Noida parents shield children from Aarushi murder aftermath

May 27th, 2008 - 4:26 pm ICT by admin  

By Azera Rahman
Noida, May 27 (IANS) Worried parents in the quiet Jal Vayu Vihar neighbourhood in this suburb of the national capital are apprehensive about sending their children out to play, fearing that the sordid theories being floated in the aftermath of teenager Aarushi Talwar’s murder could damage the young minds. Many also believe that the cold-blooded murders of Aarushi and a domestic help on May 15 could be the handiwork of a stranger who is still on the prowl and not that of the teenager’s father Rajesh, who has been arrested and charged with the murders.

Echoing the anguish like many parents is Sujata Jain. The homemaker finds it a challenge to handle her children, who are shaken up by the incident, and ask her some very sensitive questions that she finds hard to answer.

“At times you just don’t know what to answer to such questions as ‘Do you really think the father did it?’ It’s a very delicate issue and from their questions you can make out that the kids have been shaken by the incident,” Jain, a mother of two boys, told IANS.

Ever since the twin murders came to light, Jal Vayu Vihar, populated largely by retired armed forces officers, finds itself in very unwelcome limelight.

“The children have been affected (by the happenings). They keep hearing the news and find themselves in the midst of a media frenzy,” Jain added, the worry evident in her voice.

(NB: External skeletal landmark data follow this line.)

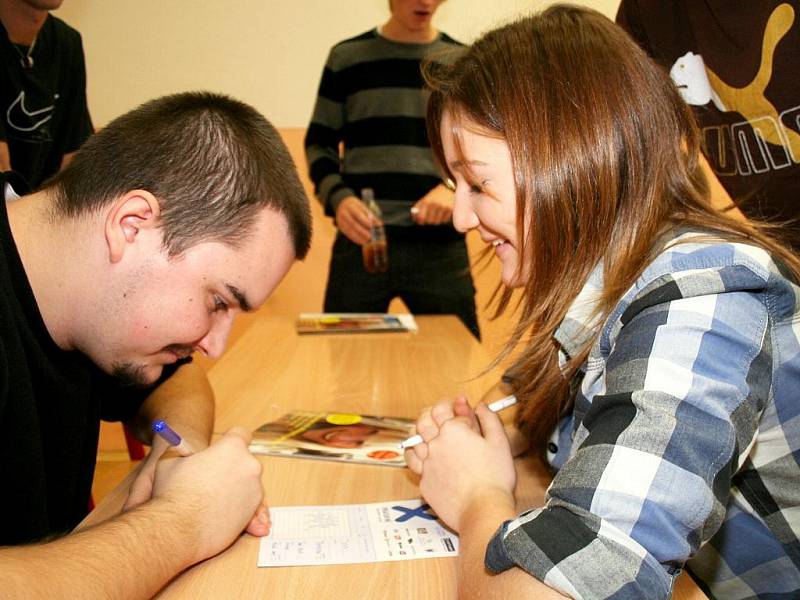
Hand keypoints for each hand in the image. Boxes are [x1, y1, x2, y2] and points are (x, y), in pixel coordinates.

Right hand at [150, 427, 266, 562]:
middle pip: (244, 460)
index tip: (220, 451)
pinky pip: (247, 503)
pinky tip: (216, 512)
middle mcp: (250, 465)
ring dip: (234, 488)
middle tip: (210, 479)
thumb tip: (184, 450)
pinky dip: (236, 507)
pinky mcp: (254, 511)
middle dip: (231, 467)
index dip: (229, 441)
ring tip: (210, 500)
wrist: (178, 530)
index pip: (241, 434)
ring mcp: (255, 489)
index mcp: (232, 447)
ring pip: (247, 483)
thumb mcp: (171, 461)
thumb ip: (184, 451)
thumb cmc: (173, 493)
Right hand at [335, 196, 373, 244]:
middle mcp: (344, 213)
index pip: (357, 214)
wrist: (342, 204)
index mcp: (350, 206)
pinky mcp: (341, 227)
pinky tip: (362, 242)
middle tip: (370, 236)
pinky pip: (348, 234)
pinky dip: (355, 239)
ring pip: (350, 230)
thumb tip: (378, 224)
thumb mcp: (362, 206)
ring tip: (367, 241)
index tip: (371, 225)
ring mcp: (341, 221)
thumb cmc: (356, 206)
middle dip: (362, 231)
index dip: (364, 220)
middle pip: (353, 223)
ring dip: (359, 237)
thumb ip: (370, 215)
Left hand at [409, 402, 516, 531]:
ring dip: (418, 431)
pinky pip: (413, 463)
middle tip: (438, 415)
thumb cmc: (494, 477)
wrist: (482, 509)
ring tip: (426, 431)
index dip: (452, 406)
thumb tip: (480, 406)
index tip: (458, 408)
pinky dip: (415, 454)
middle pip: (423, 420)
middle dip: (430, 413)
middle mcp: (435, 443)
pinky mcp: (425, 481)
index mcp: (453, 430)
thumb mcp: (499, 442)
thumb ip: (489, 419)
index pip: (445, 408)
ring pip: (413, 439)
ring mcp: (427, 463)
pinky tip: (421, 454)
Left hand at [410, 184, 453, 224]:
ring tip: (438, 213)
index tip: (420, 221)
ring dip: (436, 220)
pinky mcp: (450, 209)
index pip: (420, 217)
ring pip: (437, 222)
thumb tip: (414, 217)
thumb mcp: (426, 198)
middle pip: (429, 221)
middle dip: (429, 220)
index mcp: (426, 201)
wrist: (449, 188)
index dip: (420, 221)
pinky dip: (443, 219)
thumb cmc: (436, 194)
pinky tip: (444, 212)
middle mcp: (434, 205)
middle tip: (430, 216)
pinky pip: (444, 220)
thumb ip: (419, 207)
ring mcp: (442, 207)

After speaking to a number of parents, it was evident that the murders had placed an enormous psychological burden on them. Most did not want to believe Rajesh Talwar was the murderer. Many feared it was an outsider who was responsible. There were even some, like Jain, who hoped just the opposite.

“Call it whatever but I hope that the accused is a part of the family…at least that would mean that it’s not an outsider who might be lurking in the neighbourhood,” Jain added worriedly.

Twelve-year-old Sonal spoke for many of her friends when said her mother had suddenly become very strict with her, monitoring her telephone calls and asking her endless questions whenever she wanted to step out of home.

“I hope things return to normal. My friends are facing a similar situation in their homes,” she said.

Saying that there is “distress on both sides” - among parents and children - psychiatrist Sameer Parikh said he had been receiving numerous calls every day since the murders took place.

“The incident has posed serious question about the fundamental framework of society and about all the safety parameters that we have such blind faith in. Naturally, children as well as their parents are very disturbed,” Parikh told IANS.

“What I constantly tell parents is that when their children ask them such questions as can a father kill his child, they should talk to them frankly and tell them that the world is made up of different people. Just because there are accidents on the roads we don’t stop driving, do we?

“It’s very important to let a child vent his feelings. Children are aware of the incident and unfortunately, there are more hypothetical situations than substantial ones, so it’s important to know what the child knows and then explain things to him accordingly,” he said.

Psychologist Naveen Kumar agreed.

“Parents should give the factual information to their children. One should remember that there are lots of rumours doing rounds as well…at this point of time it’s important for parents to tell what the facts are, otherwise their children will get to know all sorts of things from third parties,” Kumar said.

Like Jain, parents in the capital’s neighbourhoods are equally tense and are keeping a watch on their children, closely monitoring what they see on television.

Asmita Rai, a resident of south Delhi’s Chanakyapuri, said that ever since the murders, she has started monitoring what her kids, a son aged seven and a daughter aged 10, watch on TV.

“It’s maddening the kind of talk that is doing the rounds, both in the media and in our neighbourhood. After watching TV, my children start asking me all sorts of questions…then they get on the phone and discuss similar things with their friends,” the hapless mother said.

Kumar said that it’s very important for parents to keep the daily schedule at home as normal as possible.

“Once a child realises that there is no tension at home and things are just as normal, he will take everything in his stride. If he wants to watch TV, let him. And more importantly, let him talk his mind out,” he maintained.